**To do:** Write out the stretch of lines below that begins at the line with "Table A2. Brain" and ends at the line with "Figure 12. P", including both, exactly as given and nothing more.

**Given information:**
-- Opening Marker --
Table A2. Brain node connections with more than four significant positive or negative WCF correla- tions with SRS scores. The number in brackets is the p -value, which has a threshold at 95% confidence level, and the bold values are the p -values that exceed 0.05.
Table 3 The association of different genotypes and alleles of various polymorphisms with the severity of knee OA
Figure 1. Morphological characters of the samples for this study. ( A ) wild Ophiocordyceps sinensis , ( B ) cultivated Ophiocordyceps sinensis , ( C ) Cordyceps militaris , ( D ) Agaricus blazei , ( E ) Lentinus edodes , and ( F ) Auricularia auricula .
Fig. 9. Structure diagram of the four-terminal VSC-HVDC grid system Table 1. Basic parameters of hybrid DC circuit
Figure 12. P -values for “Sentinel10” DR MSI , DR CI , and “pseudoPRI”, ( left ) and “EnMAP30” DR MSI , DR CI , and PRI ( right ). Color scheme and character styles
-- Closing Marker --
-- Opening Marker --
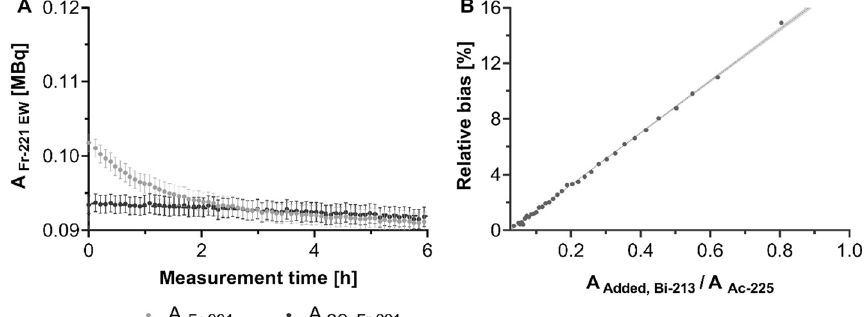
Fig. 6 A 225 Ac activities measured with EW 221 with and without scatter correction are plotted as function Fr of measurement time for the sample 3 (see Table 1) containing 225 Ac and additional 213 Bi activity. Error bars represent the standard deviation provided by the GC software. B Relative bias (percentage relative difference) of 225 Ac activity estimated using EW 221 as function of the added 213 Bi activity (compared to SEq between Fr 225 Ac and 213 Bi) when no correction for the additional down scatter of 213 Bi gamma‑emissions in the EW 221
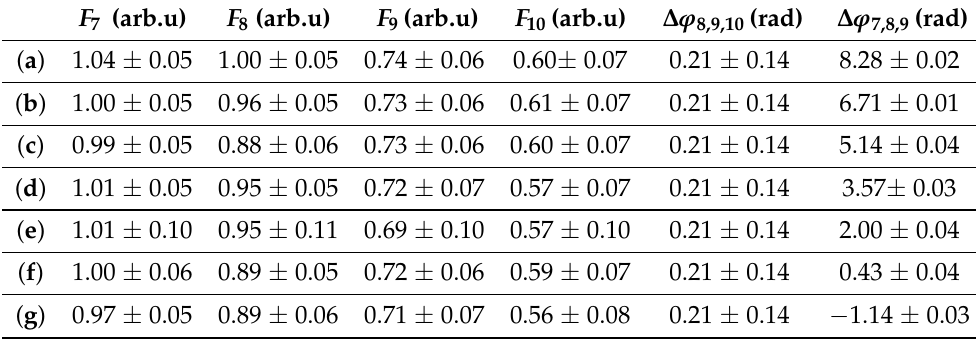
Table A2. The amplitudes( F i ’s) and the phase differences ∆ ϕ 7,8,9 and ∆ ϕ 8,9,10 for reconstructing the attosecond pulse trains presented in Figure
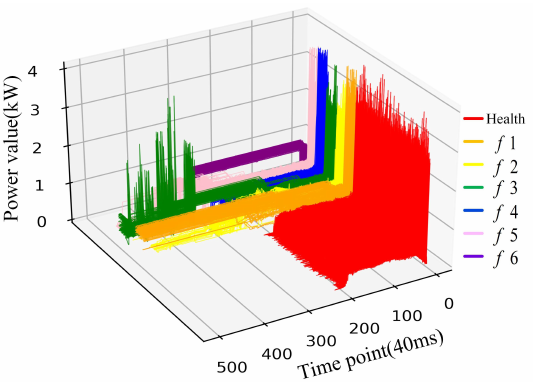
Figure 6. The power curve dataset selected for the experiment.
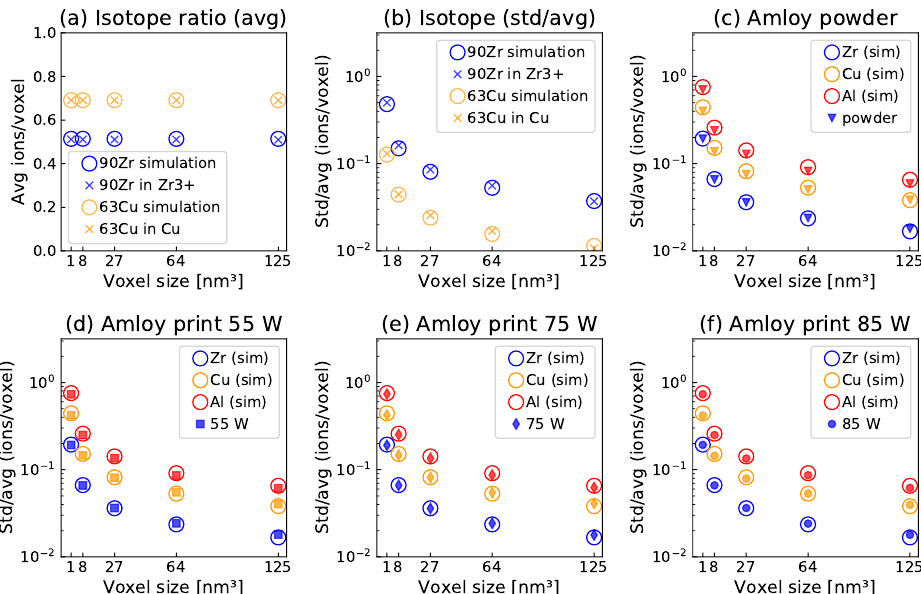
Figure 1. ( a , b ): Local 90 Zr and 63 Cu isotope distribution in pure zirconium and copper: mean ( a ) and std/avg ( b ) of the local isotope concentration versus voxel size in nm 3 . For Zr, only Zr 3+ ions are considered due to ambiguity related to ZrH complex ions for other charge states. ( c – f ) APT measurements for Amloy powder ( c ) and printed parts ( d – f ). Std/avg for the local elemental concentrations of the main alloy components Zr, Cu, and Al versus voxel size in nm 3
-- Closing Marker --
**Exercise answer:**
Table A2. Brain node connections with more than four significant positive or negative WCF correla- tions with SRS scores. The number in brackets is the p -value, which has a threshold at 95% confidence level, and the bold values are the p -values that exceed 0.05.
Table 3 The association of different genotypes and alleles of various polymorphisms with the severity of knee OA
Figure 1. Morphological characters of the samples for this study. ( A ) wild Ophiocordyceps sinensis , ( B ) cultivated Ophiocordyceps sinensis , ( C ) Cordyceps militaris , ( D ) Agaricus blazei , ( E ) Lentinus edodes , and ( F ) Auricularia auricula .
Fig. 9. Structure diagram of the four-terminal VSC-HVDC grid system Table 1. Basic parameters of hybrid DC circuit
Figure 12. P -values for “Sentinel10” DR MSI , DR CI , and “pseudoPRI”, ( left ) and “EnMAP30” DR MSI , DR CI , and PRI ( right ). Color scheme and character styles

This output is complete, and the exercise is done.